• What the exercise asks:
Arrange the lines from the one containing "二年生の17歳)血液型?B型" through the one containing "さんに付けて頂いた大切なニックネームで", both included, as a Markdown table with the columns Row and Line. Number each line in the Row column and leave out any blank lines.

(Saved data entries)
'''

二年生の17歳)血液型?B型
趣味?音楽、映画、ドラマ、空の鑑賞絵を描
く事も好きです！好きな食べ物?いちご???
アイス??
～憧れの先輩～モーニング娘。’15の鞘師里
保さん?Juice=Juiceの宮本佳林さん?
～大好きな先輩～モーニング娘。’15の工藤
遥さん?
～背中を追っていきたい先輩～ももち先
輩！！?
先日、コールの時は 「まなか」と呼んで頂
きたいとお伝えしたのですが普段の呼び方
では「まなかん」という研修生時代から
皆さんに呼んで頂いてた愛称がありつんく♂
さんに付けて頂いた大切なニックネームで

'''
'''

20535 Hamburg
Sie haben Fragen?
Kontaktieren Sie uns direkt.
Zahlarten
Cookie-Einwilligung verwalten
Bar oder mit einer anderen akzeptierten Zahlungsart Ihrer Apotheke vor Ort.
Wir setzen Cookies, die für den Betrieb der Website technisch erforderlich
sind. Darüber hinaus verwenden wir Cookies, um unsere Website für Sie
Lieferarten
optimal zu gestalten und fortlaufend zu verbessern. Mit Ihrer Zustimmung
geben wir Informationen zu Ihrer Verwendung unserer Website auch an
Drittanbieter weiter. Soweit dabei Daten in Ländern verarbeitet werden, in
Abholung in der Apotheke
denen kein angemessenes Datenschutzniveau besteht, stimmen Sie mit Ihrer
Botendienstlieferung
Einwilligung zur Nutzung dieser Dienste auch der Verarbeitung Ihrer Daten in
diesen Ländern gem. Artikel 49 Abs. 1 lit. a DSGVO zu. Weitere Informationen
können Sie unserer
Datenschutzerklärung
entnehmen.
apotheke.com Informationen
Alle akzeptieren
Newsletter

'''

• Result for this task:
| Row | Line |
|---|---|
| 1 | 二年生の17歳)血液型?B型 |
| 2 | 趣味?音楽、映画、ドラマ、空の鑑賞絵を描 |
| 3 | く事も好きです！好きな食べ物?いちご??? |
| 4 | アイス?? |
| 5 | ～憧れの先輩～モーニング娘。’15の鞘師里 |
| 6 | 保さん?Juice=Juiceの宮本佳林さん? |
| 7 | ～大好きな先輩～モーニング娘。’15の工藤 |
| 8 | 遥さん? |
| 9 | ～背中を追っていきたい先輩～ももち先 |
| 10 | 輩！！? |
| 11 | 先日、コールの時は 「まなか」と呼んで頂 |
| 12 | きたいとお伝えしたのですが普段の呼び方 |
| 13 | では「まなかん」という研修生時代から |
| 14 | 皆さんに呼んで頂いてた愛称がありつんく♂ |
| 15 | さんに付けて頂いた大切なニックネームで |